TEXT BLOCK
----------------

Paul W. S. Anderson moves Alice across this changing, but recognizable, landscape as she tries to escape it to reach the surface, while a rescue team descends to help her. You know the drill: the rescue team ends up needing rescue by Alice as she takes charge. There's a toss-away submarine-breaking-the-ice-moment--which echoes Ice Station Zebra's climax--but it leads to a drawn out brawl between Alice and a super-charged Rain (Michelle Rodriguez) and Jill (Sienna Guillory). Spot animations highlight broken bones as blows hit home, visual information snippets like you would find in a computer game.
The plot is clever, but everything else is typical Resident Evilmovies' pacing and mayhem. I'm stymied how all this action, noise, and bloodshed doesn't generate the expected tension or intensity it should. There's a definite style to this franchise, but it doesn't hold dramatic weight. The de riguer zombies line up to be knocked down, mutants provide side-tracking annoyances, and the emotional moment when a young girl mistakes Alice for her mother (her mother was an Alice clone) are smoothed over to pave the way for more action which soon numbs our attention given to it.
Anderson's gimmicky opening credit sequence showing the attack on the Arcadia freighter (where the previous movie left us) in slow motion reverse, then normal speed forward, is a good example of why this franchise is always fun to watch but is not yet memorable. Perhaps if he stops playing with the characters and the scenery, and starts playing the game in the next movie, it will be.

----------------

SUPPLIED DATA
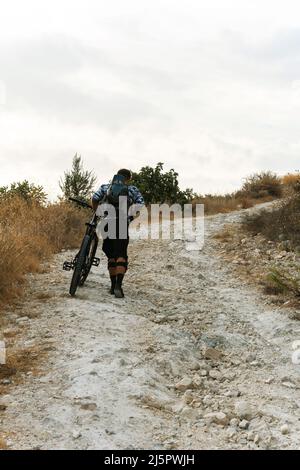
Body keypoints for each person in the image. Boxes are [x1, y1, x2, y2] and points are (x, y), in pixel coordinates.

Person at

----------------

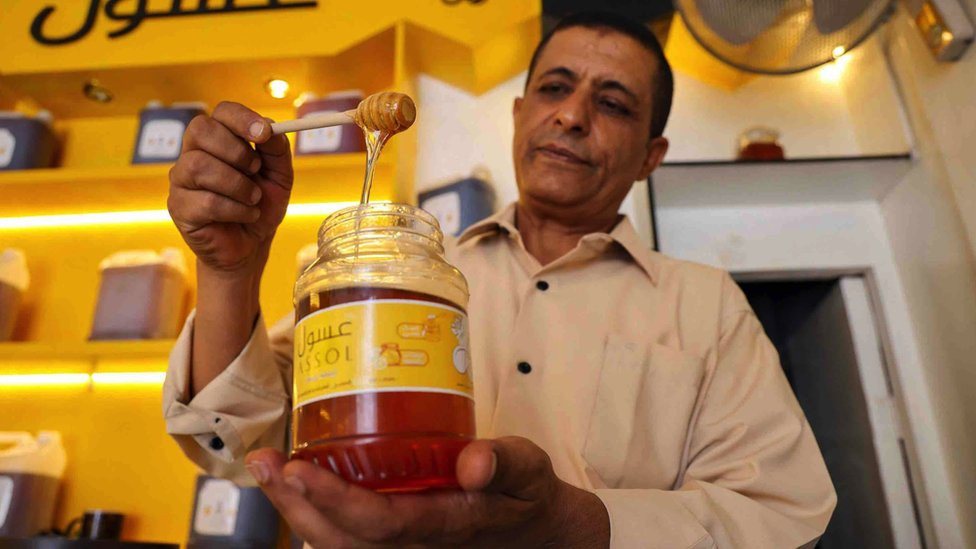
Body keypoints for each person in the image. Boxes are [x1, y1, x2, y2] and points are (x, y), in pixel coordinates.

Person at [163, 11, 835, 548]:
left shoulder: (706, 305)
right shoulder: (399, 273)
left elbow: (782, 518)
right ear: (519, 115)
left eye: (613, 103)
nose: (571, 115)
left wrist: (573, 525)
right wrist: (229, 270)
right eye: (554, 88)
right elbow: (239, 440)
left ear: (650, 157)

----------------

WHAT YOU WILL DO
According to the film review, what does the opening credit sequence show? The entries are separate material with no connection to the film review.

SOLUTION TO THE EXERCISE
The attack on the Arcadia freighter, shown in slow motion reverse and then at normal speed forward.